Jewish groups had quietly opposed school prayer for more than a decade. They did so to stand on principle while ensuring that Jews could exist peacefully in an America with a recent history of anti-Semitism. Indeed, on the eve of World War II, the nation had politically powerful anti-Semitic sentiments, and in the early 1950s many Jews were targeted during Sen. Joe McCarthy’s anti-communist hearings.
Faced with such realities, for years the last thing national Jewish groups wanted to do was to provoke the anger of their Christian counterparts.
Still, on record, Jewish voices were clear. “The Constitution has erected a wall between church and state, the breaching of which would … only serve to intensify the feeling of antagonism and tension that exists between adherents of various faiths,” read a 1953 organizational plan from the National Community Relations Advisory Council, the predecessor of today’s Jewish Council for Public Affairs.
The potential concerns were borne out in the response to the 1962 Supreme Court ruling.
Within months, relations between Christian and Jewish groups, which had been steadily improving since World War II, threatened to break down. A September 1962 editorial titled “To Our Jewish Friends” in America magazine, a Jesuit publication, mentioned “militant” Jewish activists and warned of a resulting “heightened anti-Semitic feeling.”
Jewish leaders were quick with a critical response, but it was Commonweal, another Catholic magazine, that took the lead. On Sept. 28, 1962, it printed a first-ever “Jewish issue,” which detailed the positive aspects of Jewish life in America. It was nothing short of revolutionary.
The issue featured not only an editorial defending Jewish groups’ right to oppose school prayer, but essays from diverse Jewish leaders such as representatives of the American Jewish Committee, the Synagogue Council of America and even Menachem Mendel Schneerson, the Lubavitcher rebbe.
Emboldened by the platform Commonweal had given them, most Jewish leaders wrote harsh words against Christian groups that sought to silence their activism — pointing out the political work of the groups.
“Certainly Catholics are well aware that they have been accused of acting unfairly, as an organized minority, in bringing pressure on legislatures,” the AJC’s David Danzig wrote. “Some people make an exception of the Catholics, who, they say, do not persuade, but organize, manipulate and compel, acting under the guise of religion.”
But Schneerson, who had thus far kept a low public profile since becoming rebbe in the early 1950s, used his essay to disagree with the mainstream Jewish organizational consensus.
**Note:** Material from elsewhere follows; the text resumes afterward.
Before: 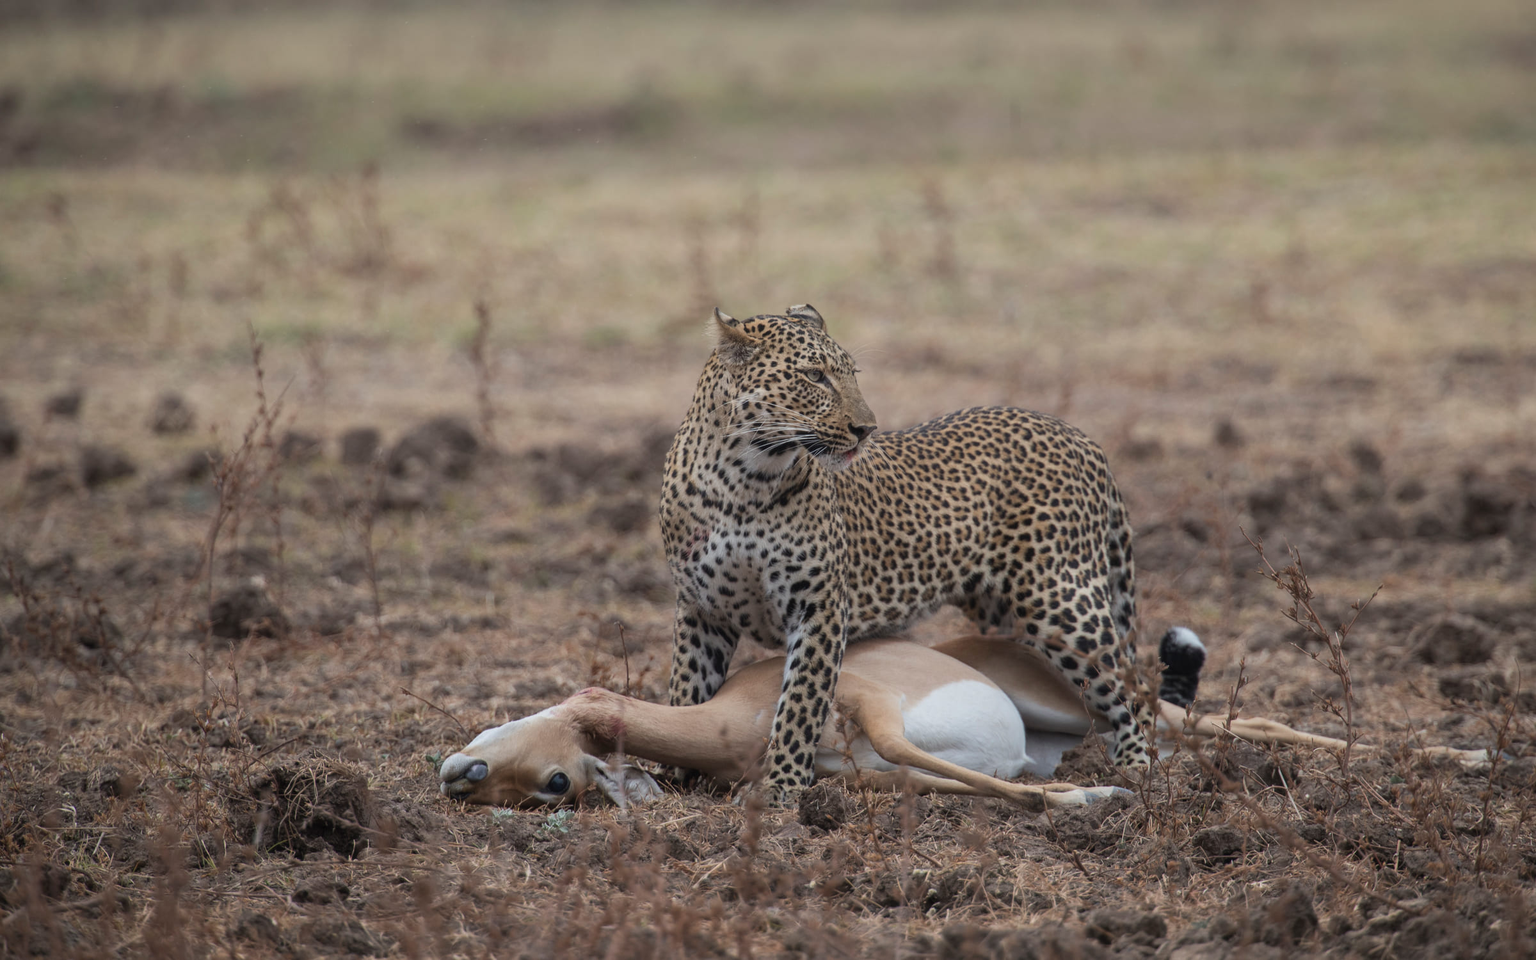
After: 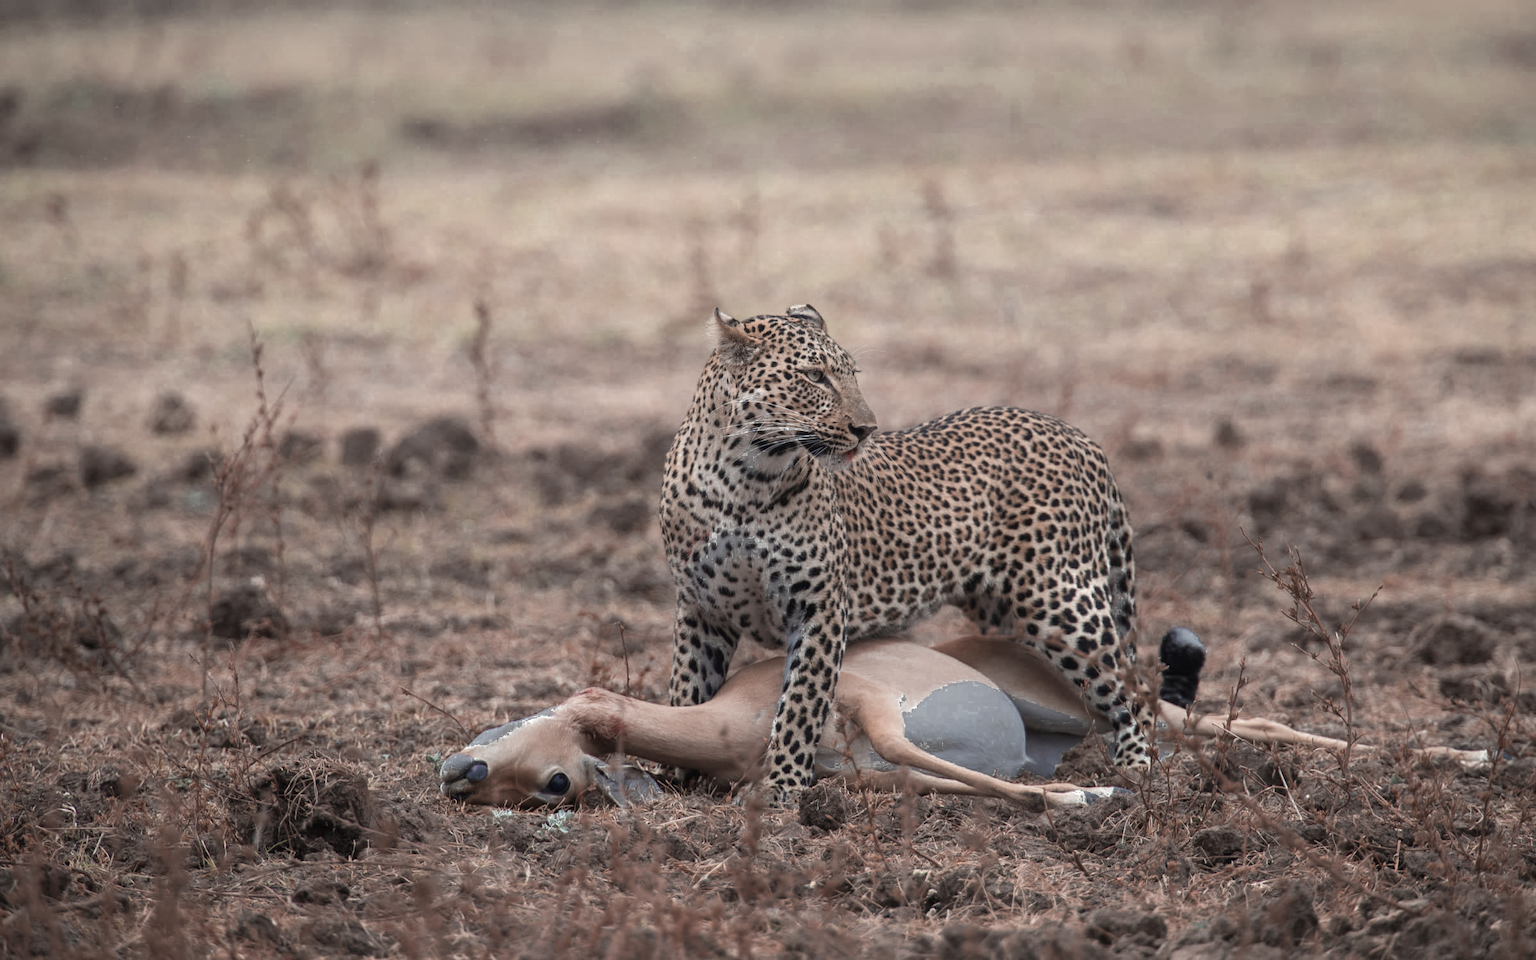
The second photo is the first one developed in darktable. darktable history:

He pushed for federal aid to religious schools, arguing that such aid would lower Jewish school tuition.
Jewish leaders had disagreed in public before, but Schneerson’s dissent received rebuke from the Jewish mainstream and plenty of secular media coverage, including multiple articles in The New York Times. But just as the Jewish leaders did not back down in Commonweal to placate Christian counterparts, Schneerson stood firm against liberal Jewish voices.
Ever since, Jewish and Christian groups have periodically disagreed but maintained an open dialogue. But the dispute in 1962 marked a shift in Jewish communal priorities, and Jewish organizations emerged from it newly confident.
Today, national Jewish organizations do not tailor their voice solely to ensure peace among religious groups, let alone within the Jewish community. Rather, they aggressively advocate controversial causes — from how to apply religious freedom to defending civil rights for homosexuals — regardless of what the Christian majority thinks.
“One of the great questions that Jews must be asking themselves now is whether they will be able to participate in the cooperations and competitions of American pluralism on the same basis and with the same rights as American Protestants and Catholics,” Danzig wrote in Commonweal.
“Granted that prudence is a virtue and that all groups should be prudent, must Jews alone be guided exclusively by considerations of prudence?”
As Jewish leaders have made clear ever since 1962, the answer to that question was no.